'Raise your voices,' ex-AG urges students at UAPB talk

Former U.S. Attorney General Loretta Lynch answers a question from the audience after speaking Thursday at the University of Arkansas at Pine Bluff.
Former U.S. Attorney General Loretta Lynch answers a question from the audience after speaking Thursday at the University of Arkansas at Pine Bluff.

PINE BLUFF -- Former U.S. Attorney General Loretta Lynch encouraged students at the University of Arkansas at Pine Bluff on Thursday to "raise your voices" in response to the nation's shifting political climate and leaders in Washington who "have lost their minds."

Lynch, the first black woman to serve as the nation's chief law enforcement officer, made her first trip to Arkansas and the state's only public historically black university.

Her speech quickly turned toward the political, touching on anti-immigrant sentiments, new barriers to voting and the everyday harassment of blacks caught on cellphone cameras, which she described as a rebirth of problems confronted by previous generations.

"We have some issues for you to work on," Lynch said. "It has always been the youth of this country, whether it was the civil-rights movement, whether it was Black Lives Matter or Me Too, it's always been youth who have dared to stand up and say, 'We're not going to stand for this anymore.' And the organization then gets built around youth."

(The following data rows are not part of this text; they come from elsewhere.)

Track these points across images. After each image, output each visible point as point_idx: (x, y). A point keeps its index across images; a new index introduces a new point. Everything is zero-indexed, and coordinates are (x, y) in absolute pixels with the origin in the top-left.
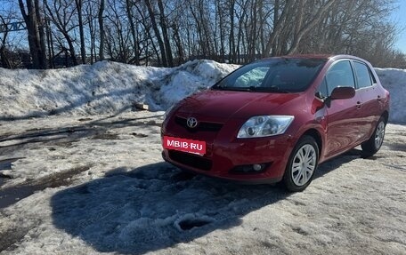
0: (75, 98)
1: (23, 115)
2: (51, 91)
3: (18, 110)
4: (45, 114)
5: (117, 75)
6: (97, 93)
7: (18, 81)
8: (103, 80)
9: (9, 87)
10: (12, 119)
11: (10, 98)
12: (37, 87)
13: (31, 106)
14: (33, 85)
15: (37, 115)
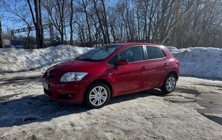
0: (44, 63)
1: (17, 70)
2: (33, 59)
3: (15, 68)
4: (28, 70)
5: (67, 52)
6: (55, 61)
7: (18, 54)
8: (59, 54)
9: (14, 57)
10: (11, 72)
11: (13, 62)
12: (27, 57)
13: (22, 66)
14: (25, 56)
15: (23, 71)
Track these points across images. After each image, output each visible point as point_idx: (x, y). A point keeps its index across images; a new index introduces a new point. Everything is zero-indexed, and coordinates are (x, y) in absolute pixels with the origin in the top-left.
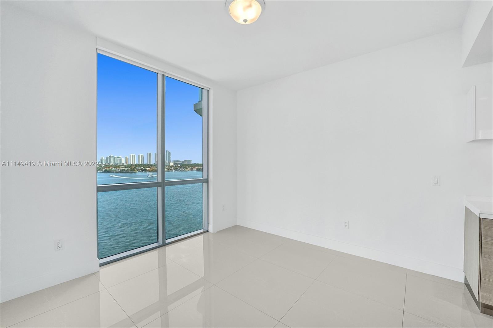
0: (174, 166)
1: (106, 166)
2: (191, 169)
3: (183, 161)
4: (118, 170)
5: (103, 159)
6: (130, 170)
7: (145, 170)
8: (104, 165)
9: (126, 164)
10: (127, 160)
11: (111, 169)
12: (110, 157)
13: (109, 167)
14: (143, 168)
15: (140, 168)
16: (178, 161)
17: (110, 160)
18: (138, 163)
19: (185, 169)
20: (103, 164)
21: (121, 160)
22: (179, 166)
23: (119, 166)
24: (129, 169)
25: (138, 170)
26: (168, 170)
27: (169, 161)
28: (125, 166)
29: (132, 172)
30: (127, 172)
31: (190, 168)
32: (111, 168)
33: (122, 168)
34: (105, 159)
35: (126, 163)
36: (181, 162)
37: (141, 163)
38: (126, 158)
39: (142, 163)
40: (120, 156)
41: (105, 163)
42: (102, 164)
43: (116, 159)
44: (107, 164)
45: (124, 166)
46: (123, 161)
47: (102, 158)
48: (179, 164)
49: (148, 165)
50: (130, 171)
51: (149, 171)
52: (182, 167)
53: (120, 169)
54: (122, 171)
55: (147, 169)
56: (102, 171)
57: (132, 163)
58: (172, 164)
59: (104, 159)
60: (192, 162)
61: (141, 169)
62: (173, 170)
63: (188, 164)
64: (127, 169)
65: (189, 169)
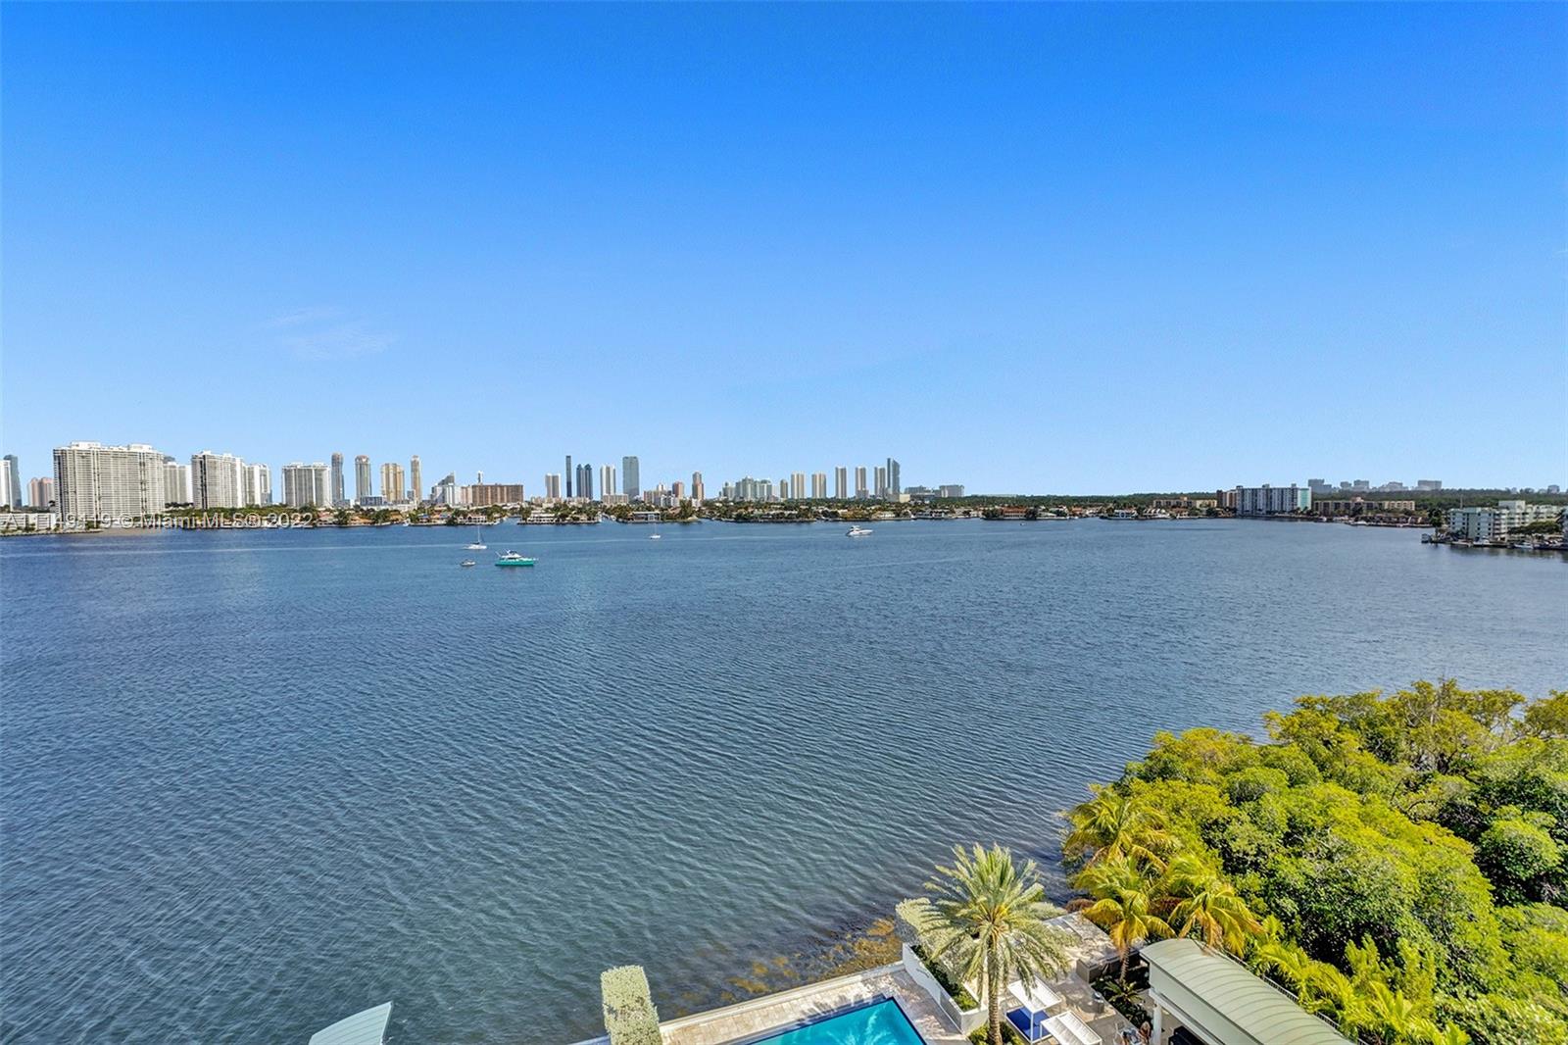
0: (912, 503)
1: (739, 504)
2: (967, 513)
3: (938, 489)
4: (768, 514)
5: (730, 485)
6: (798, 516)
7: (835, 514)
8: (733, 501)
9: (782, 500)
10: (783, 485)
11: (752, 512)
12: (744, 480)
13: (746, 509)
14: (826, 509)
15: (820, 511)
16: (922, 489)
17: (745, 490)
18: (810, 496)
19: (946, 513)
20: (730, 499)
21: (770, 488)
22: (927, 502)
23: (768, 505)
24: (793, 512)
25: (816, 515)
26: (898, 515)
27: (894, 491)
28: (783, 504)
29: (802, 522)
30: (790, 519)
31: (963, 509)
32: (750, 510)
33: (776, 509)
34: (734, 486)
35: (782, 496)
36: (929, 491)
37: (818, 497)
38: (782, 482)
39: (822, 497)
40: (768, 479)
41: (734, 495)
42: (726, 501)
43: (758, 486)
44: (738, 500)
45: (778, 504)
46: (776, 493)
47: (727, 484)
48: (925, 497)
49: (839, 501)
50: (797, 518)
51: (846, 519)
52: (935, 507)
53: (772, 513)
54: (777, 519)
55: (840, 511)
56: (730, 517)
57: (796, 498)
58: (904, 498)
59: (732, 485)
60: (966, 493)
61: (825, 513)
62: (913, 516)
63: (954, 498)
64: (789, 512)
65: (959, 511)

In one experience she recounted for the audience, Lynch recalled working as an assistant U.S. attorney for the Eastern District of New York in the 1990s when a subordinate who didn't recognize her alerted colleagues to a "suspicious" looking person in the office.

"You can add prosecuting-while-black to the list," she said.

As she recounted slights and policies enacted at the expense of black Americans in generations past -- and asking if they "sounded familiar" -- Lynch was met with affirmative murmurs and cheers from the crowd of college students, including a contingent from the Delta Sigma Theta sorority dressed in red shirts and sitting in the front rows. Lynch was a member of that sorority at Harvard University in Massachusetts.

Though she never mentioned President Donald Trump by name, she invoked his administration by recounting recent news stories. She said that racial bias lurked behind the current administration's efforts to undo policies enacted by President Barack Obama, her former boss.

"Don't ever doubt that is the root of what's going on today," Lynch said.

Lynch specifically pointed to anger at black athletes protesting during the national anthem -- "just the picture of it sends them over the edge" -- and a reversal by the Justice Department under her successor, Jeff Sessions, to support laws requiring voter ID at the polls, which critics say disproportionately harm minority-group voters.

"Why? Because our votes are so powerful," Lynch said of the reasoning behind such laws.

Lynch did not address Trump's Twitter musings about the effectiveness of Sessions, his attorney general, or his desire to see the investigation into Russia's meddling in the 2016 election shut down.

During a question-and-answer session, she was asked about immigration policy -- she said it had descended into jingoism "and slogans and catchphrases" -- and the war on drugs.

Responding to the latter, she said that as a narcotics prosecutor earlier in her career, she and her bosses had realized that harsh sentences for minor drug offenses were unfair and ineffectual, but prompted by fears during the crack cocaine epidemic of the 1980s. She added that she worries that rising fears about the current opioid epidemic were bringing about a return of such policies.

"When people legislate based on fear, they often do not make good decisions," she said.

To confront those changes, Lynch urged the students to write their congressman, opinion pieces to run opposite editorial pages, and books. She also urged them to get involved in public service. Most of all, she told the audience to vote and encourage others do so as well.

Outside the auditorium, departing students passed a booth set up to register voters.